Sinto-me uma fraude.

Há vários meses que entretenho ideiais minimalistas. Possuir apenas o que necessito. Livrar-me dos pesos mortos. Leio blogs acerca disso, dou aulas magnas à minha mãe.
 Criei fórmulas para obter o exacto número de camisas, calças e cordões que devo possuir. Livrei-me de cadeiras, de mesas, dei e vendi peças de roupa. Mas na semana passada, estando a organizar mais uma mudança de casa, era tanta a tralha que me encarava com olhos de peixe morto, que jazia pelo chão e nem pedia pela sua vida, nem implorava por ir comigo… Mas que eu lá ia enfiando nos caixotes, metendo nas malas, desesperada, pensando que sim, vou deitá-la fora mas preciso de tempo, tempo para escolher, tempo para me despedir, e sei traçar as origens de cada objecto e conheço a cor de toda a peça, o seu cheiro e peso e textura. Porque é que nos agarramos tanto às coisas?
 Ou serão as coisas que nos agarram a nós?
 Saí há mais de um ano da CI mas até há semanas, ainda guardava o caderno em que tomava as minhas notas, para o caso de vir a ser necessário. Depois, um dia assim, de sol, convenci-me: isto já não vai ser necessário para nada. Enchi uma tina de água na banheira, afoguei o caderno, depois cortei-o em postas, amachuquei-as todas e para o lixo é que vocês vão. E não, não aconteceu que no dia seguinte, me ligaram a pedir a data daquela reunião. Não aconteceu absolutamente nada.

+++++

--- Tarefas do exercício ---
1. Reescreva de forma mais breve, em lista, o parágrafo do texto que começa por "Saí há mais de um ano da CI", mantendo os factos principais.
2. Transcreva sem alterações o trecho do texto que abre com as palavras que contêm "Há vários meses" e fecha com "tanto às coisas?".
3. Explique, com base no texto, por que razão a tralha foi metida nos caixotes e nas malas durante a mudança, apesar da intenção de a deitar fora.

+++++

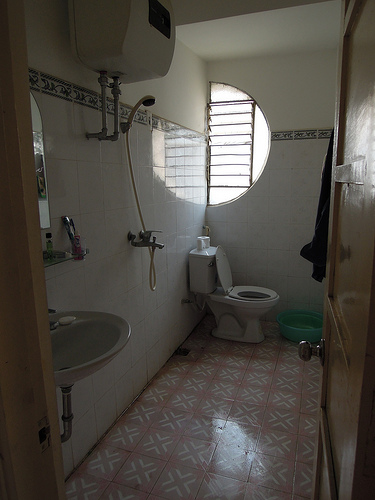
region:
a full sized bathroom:
[29, 22, 330, 495]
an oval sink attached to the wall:
[43, 300, 135, 455]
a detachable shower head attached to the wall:
[117, 91, 168, 148]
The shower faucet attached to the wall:
[126, 223, 165, 251]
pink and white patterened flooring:
[171, 379, 285, 498]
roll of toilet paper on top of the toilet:
[197, 236, 210, 251]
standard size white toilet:
[187, 228, 281, 345]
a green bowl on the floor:
[278, 306, 324, 343]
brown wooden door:
[334, 62, 374, 367]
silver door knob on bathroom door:
[296, 338, 327, 365]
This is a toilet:
[56, 51, 330, 498]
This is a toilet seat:
[214, 240, 281, 303]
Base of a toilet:
[216, 309, 282, 350]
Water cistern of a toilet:
[184, 223, 220, 307]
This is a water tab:
[122, 84, 183, 301]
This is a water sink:
[43, 298, 137, 396]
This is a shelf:
[60, 204, 94, 272]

+++++

--- Respostas por tarefa ---
1.
- Saí da CI há mais de um ano, mas guardei até há semanas o caderno de notas, caso viesse a ser necessário.
- Num dia de sol, convenci-me de que já não serviria para nada.
- Afoguei o caderno numa tina de água na banheira, cortei-o em postas, amachuquei-as e deitei-as ao lixo.
- No dia seguinte ninguém me ligou a pedir a data de uma reunião. Não aconteceu absolutamente nada.

2.
Há vários meses que entretenho ideiais minimalistas. Possuir apenas o que necessito. Livrar-me dos pesos mortos. Leio blogs acerca disso, dou aulas magnas à minha mãe.
 Criei fórmulas para obter o exacto número de camisas, calças e cordões que devo possuir. Livrei-me de cadeiras, de mesas, dei e vendi peças de roupa. Mas na semana passada, estando a organizar mais uma mudança de casa, era tanta a tralha que me encarava com olhos de peixe morto, que jazia pelo chão e nem pedia pela sua vida, nem implorava por ir comigo… Mas que eu lá ia enfiando nos caixotes, metendo nas malas, desesperada, pensando que sim, vou deitá-la fora mas preciso de tempo, tempo para escolher, tempo para me despedir, e sei traçar as origens de cada objecto e conheço a cor de toda a peça, o seu cheiro e peso e textura. Porque é que nos agarramos tanto às coisas?

3. Era preciso tempo para escolher e tempo para se despedir de cada objeto. A origem, a cor, o cheiro, o peso e a textura de cada peça eram bem conhecidos.